Many different explanations, mainly economic and cultural, have been offered for the increasing disillusionment with politics that has driven the resurgence of right nationalisms in the UK and other democracies across the globe. There is much talk in political discourse of listening as a remedy. What would it mean to take seriously the idea that widespread distrust in political systems emerges out of a general crisis in listening manifested in multiple aspects of our lives? In this study session, we look at re-engaging people and democratising power over their lives outside of electoral politics through a renewed investment in listening.

Through an introductory talk and discussion exploring examples from Waltham-Smith’s fieldwork and the work of artist-activists such as Sharon Hayes, Mendi and Keith Obadike, and Ultra-red, this study session investigates what paradigms we have for building local, community-based practices of listening and how they put pressure on the meaning of a political buzzword of our times.

Join one session or all.

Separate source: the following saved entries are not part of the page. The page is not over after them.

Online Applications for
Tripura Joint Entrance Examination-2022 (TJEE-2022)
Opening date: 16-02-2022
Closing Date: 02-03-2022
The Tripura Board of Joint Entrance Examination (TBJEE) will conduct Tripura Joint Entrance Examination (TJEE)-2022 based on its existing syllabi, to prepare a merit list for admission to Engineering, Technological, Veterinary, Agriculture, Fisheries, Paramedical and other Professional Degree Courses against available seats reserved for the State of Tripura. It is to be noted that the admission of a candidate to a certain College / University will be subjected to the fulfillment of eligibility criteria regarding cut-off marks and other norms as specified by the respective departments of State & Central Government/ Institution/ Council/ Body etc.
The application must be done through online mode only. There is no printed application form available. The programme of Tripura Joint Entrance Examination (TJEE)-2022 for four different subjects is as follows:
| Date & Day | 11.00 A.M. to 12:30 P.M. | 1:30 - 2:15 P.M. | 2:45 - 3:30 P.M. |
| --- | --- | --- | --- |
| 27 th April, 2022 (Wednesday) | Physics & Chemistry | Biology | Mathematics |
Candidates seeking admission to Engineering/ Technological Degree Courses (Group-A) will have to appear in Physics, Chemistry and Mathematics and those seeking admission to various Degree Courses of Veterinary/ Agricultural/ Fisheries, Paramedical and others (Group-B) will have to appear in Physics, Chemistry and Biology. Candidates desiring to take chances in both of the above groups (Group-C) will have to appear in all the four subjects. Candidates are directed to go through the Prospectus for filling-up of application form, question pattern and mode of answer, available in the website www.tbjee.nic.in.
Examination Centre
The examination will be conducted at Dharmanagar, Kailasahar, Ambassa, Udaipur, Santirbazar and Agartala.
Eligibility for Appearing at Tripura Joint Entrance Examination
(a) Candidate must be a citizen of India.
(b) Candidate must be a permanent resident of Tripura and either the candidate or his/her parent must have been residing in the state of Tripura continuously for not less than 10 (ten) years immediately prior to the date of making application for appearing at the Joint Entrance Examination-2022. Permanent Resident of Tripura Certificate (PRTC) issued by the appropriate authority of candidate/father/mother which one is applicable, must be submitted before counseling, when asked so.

Booking is required as places are limited.

Naomi Waltham-Smith is Associate Professor in the Centre for Interdisciplinary Methodologies at the University of Warwick. At the intersection of sound studies and European philosophy, her research investigates the politics of listening. She is the author of Music and Belonging Between Revolution and Restoration (Oxford University Press, 2017) and her second book, The Sound of Biopolitics, is forthcoming with Fordham University Press. She is currently writing a book on the role of listening in contemporary crises of representative democracy and in 2019–20 she is also a fellow at the Akademie Schloss Solitude.